**GIVEN MATERIAL:**
▬▬▬▬▬▬
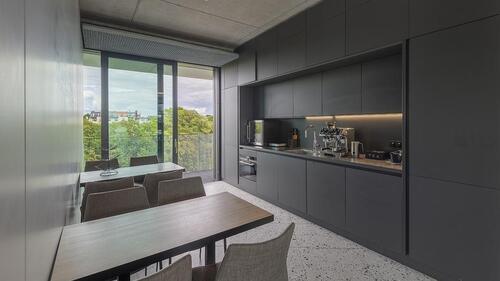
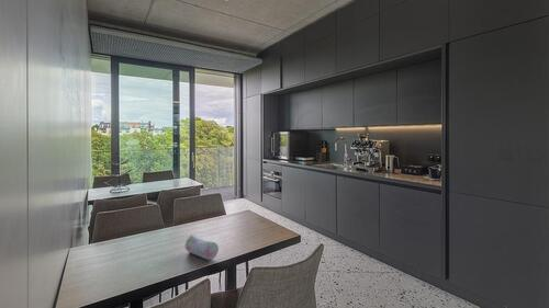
+ pencil case [184,235,220,261]
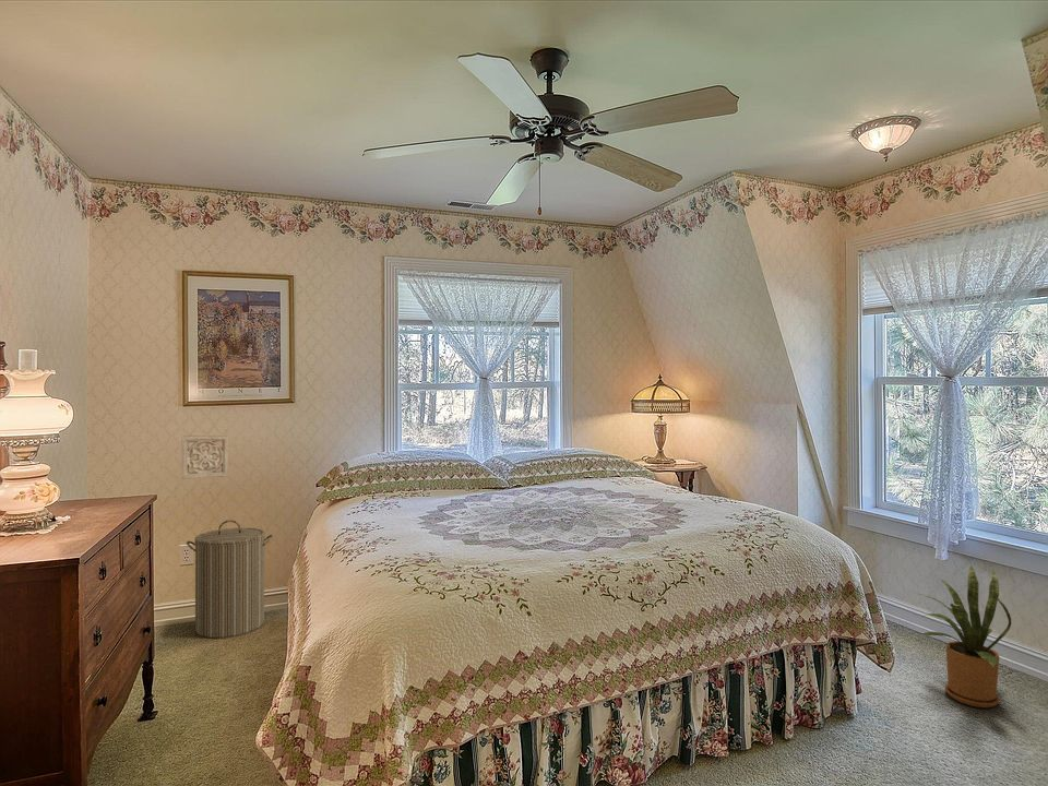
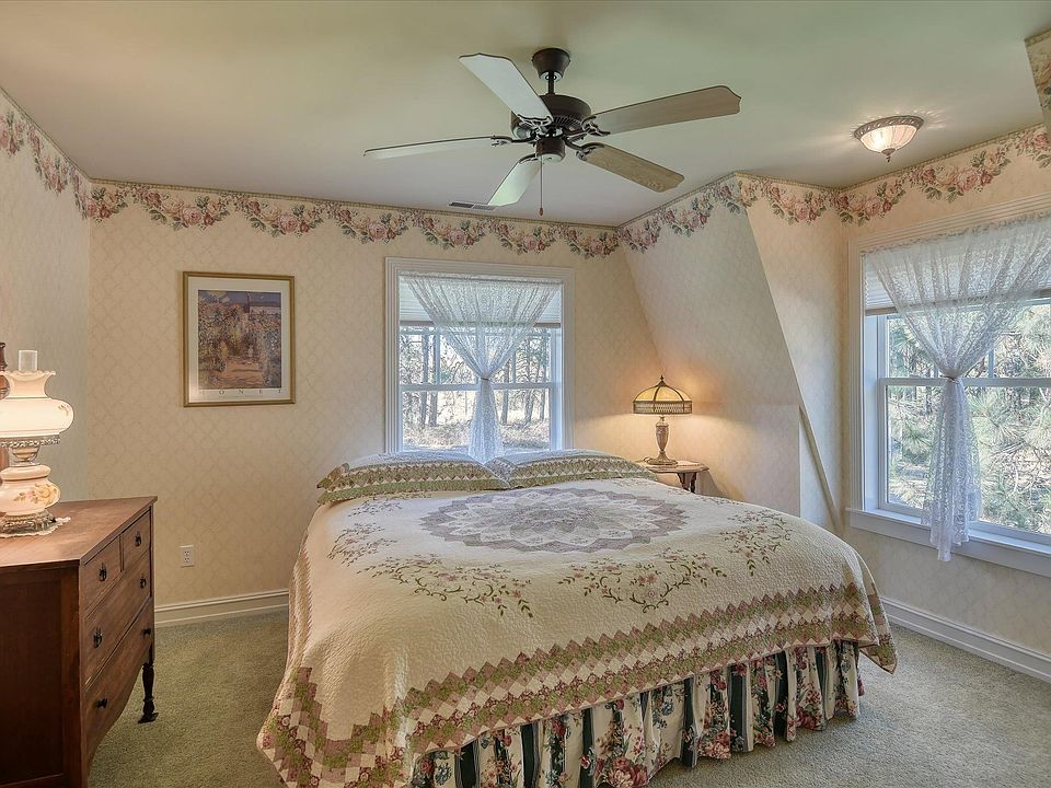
- wall ornament [180,434,229,480]
- house plant [915,564,1012,708]
- laundry hamper [186,520,274,639]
▬▬▬▬▬▬
**EXERCISE REQUIREMENTS:**
Skip every line before the one containing "- wall ornament [180,434,229,480]". Retype that line and the rest through the last one exactly as they stand in the listing.

**THE ANSWER:**
- wall ornament [180,434,229,480]
- house plant [915,564,1012,708]
- laundry hamper [186,520,274,639]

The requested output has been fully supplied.